Aufgabe:
Geben Sie die Einträge vom Anfang bis einschließlich der Zeile mit „Output: ft³ 910.49“ unverändert wieder. Die Bilder lassen Sie dabei weg.

(Gespeicherte Daten)

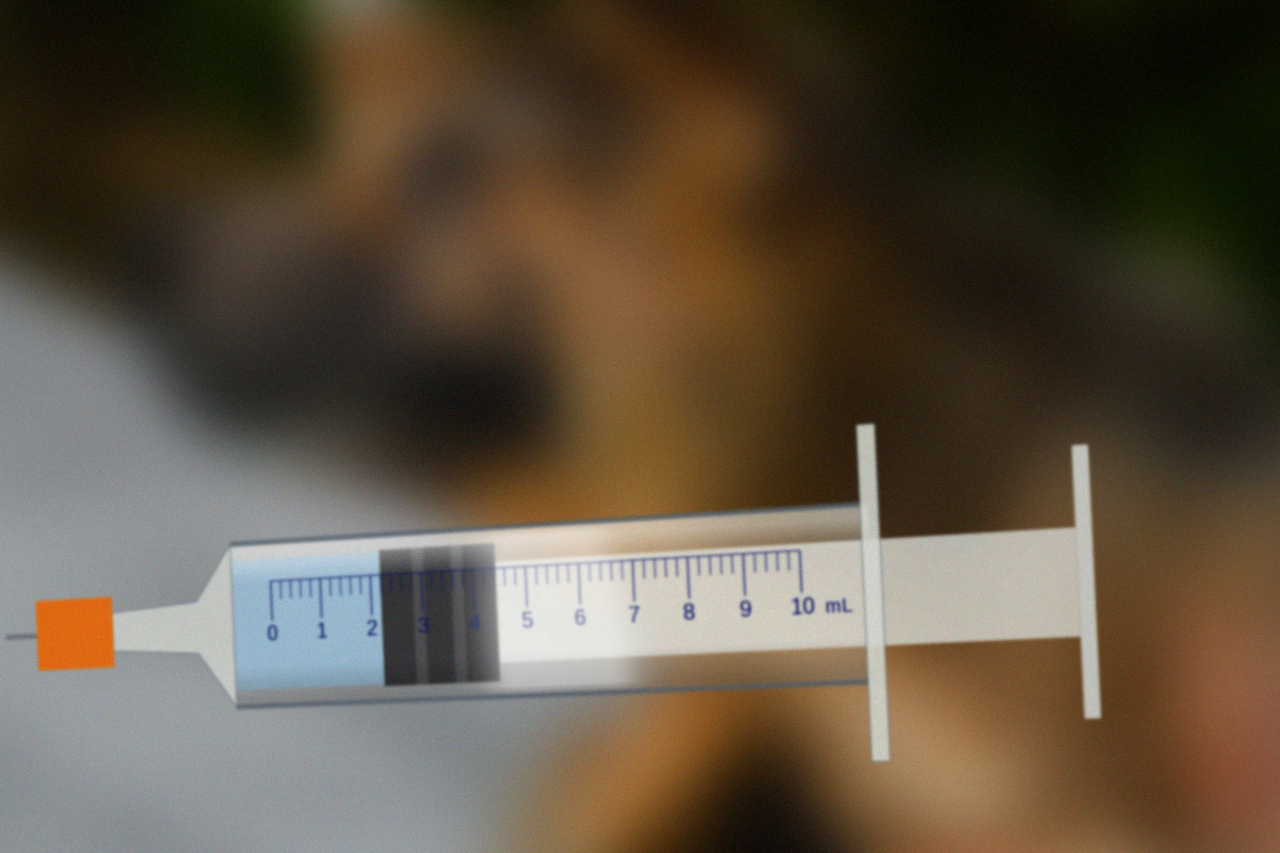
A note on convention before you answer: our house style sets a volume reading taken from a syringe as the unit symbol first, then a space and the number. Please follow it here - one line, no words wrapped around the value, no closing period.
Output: mL 2.2
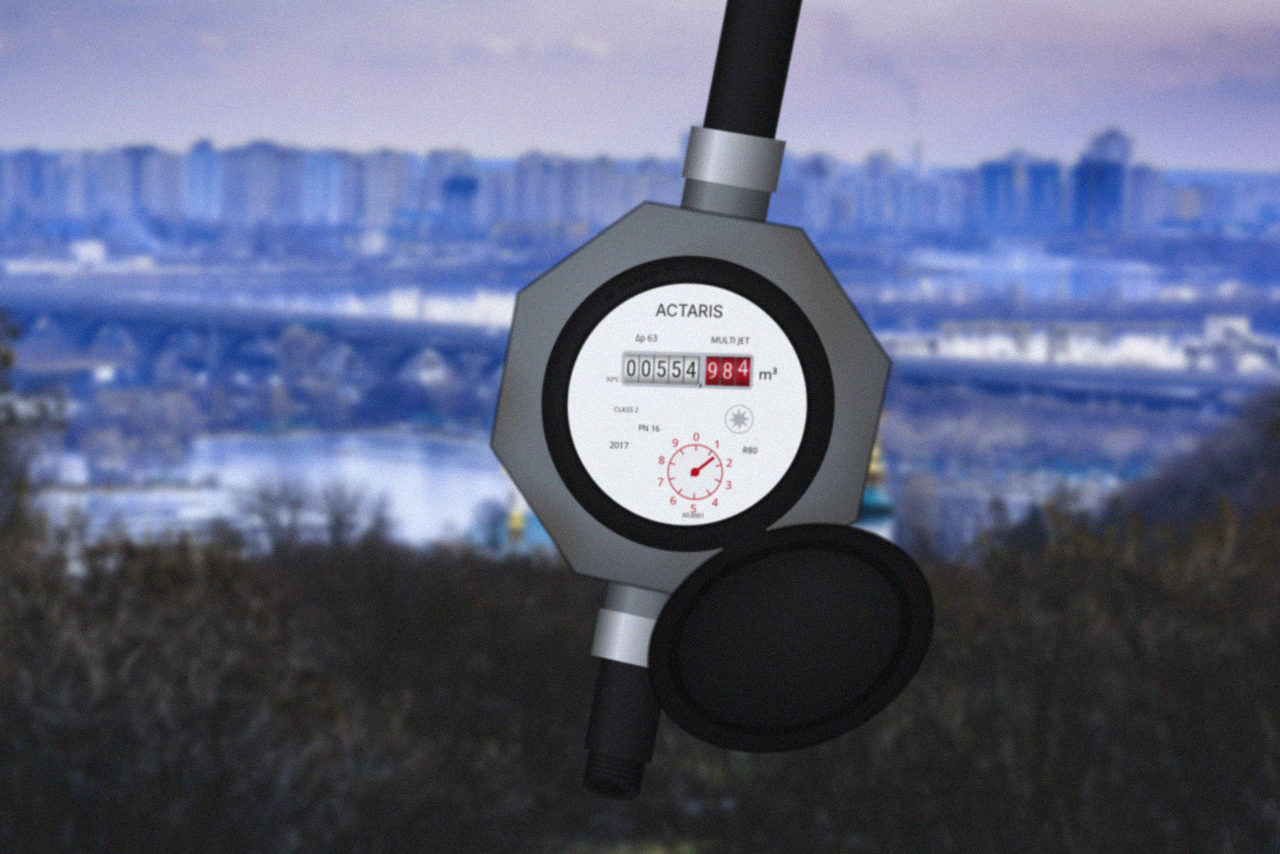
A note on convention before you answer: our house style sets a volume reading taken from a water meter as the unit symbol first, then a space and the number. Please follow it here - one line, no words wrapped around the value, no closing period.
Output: m³ 554.9841
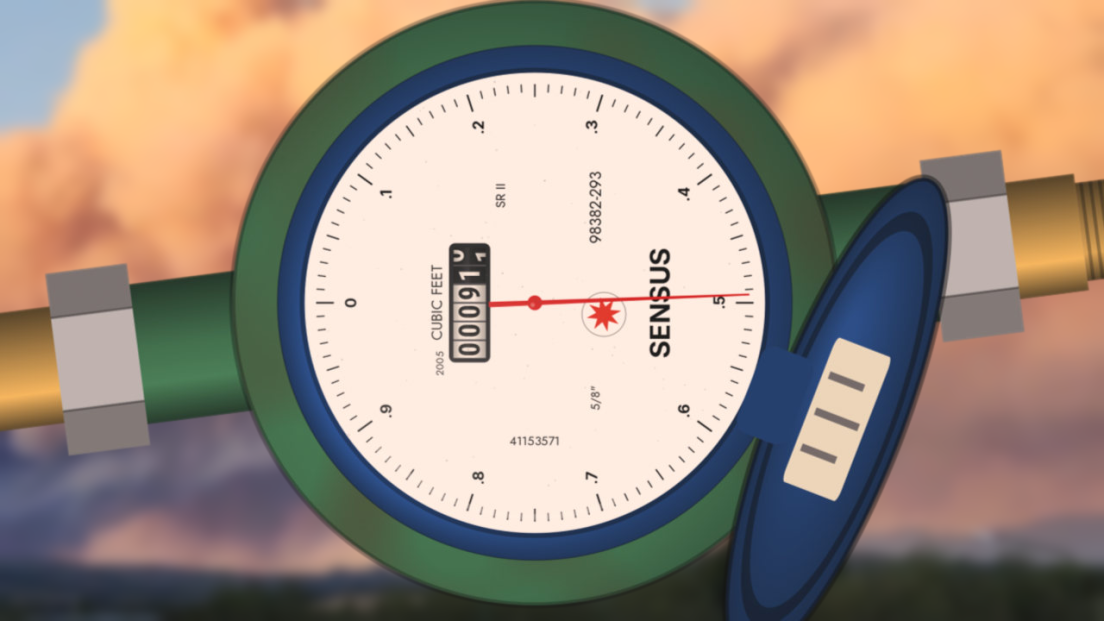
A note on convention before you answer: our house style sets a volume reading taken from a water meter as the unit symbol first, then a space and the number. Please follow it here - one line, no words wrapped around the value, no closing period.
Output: ft³ 910.49
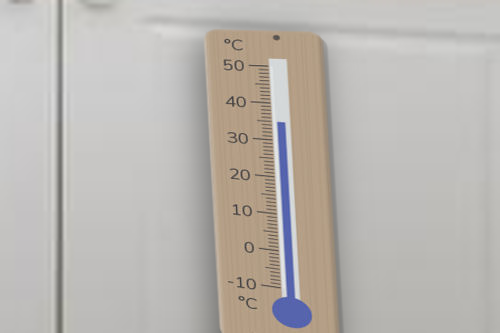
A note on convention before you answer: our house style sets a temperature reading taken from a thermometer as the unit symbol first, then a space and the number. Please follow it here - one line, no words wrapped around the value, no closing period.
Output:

Ergebnis:
A note on convention before you answer: our house style sets a volume reading taken from a syringe as the unit symbol first, then a space and the number. Please follow it here - one line, no words wrapped around the value, no closing period.
Output: mL 2.2
A note on convention before you answer: our house style sets a volume reading taken from a water meter as the unit symbol first, then a space and the number. Please follow it here - one line, no words wrapped around the value, no closing period.
Output: m³ 554.9841
A note on convention before you answer: our house style sets a volume reading taken from a water meter as the unit symbol first, then a space and the number. Please follow it here - one line, no words wrapped around the value, no closing period.
Output: ft³ 910.49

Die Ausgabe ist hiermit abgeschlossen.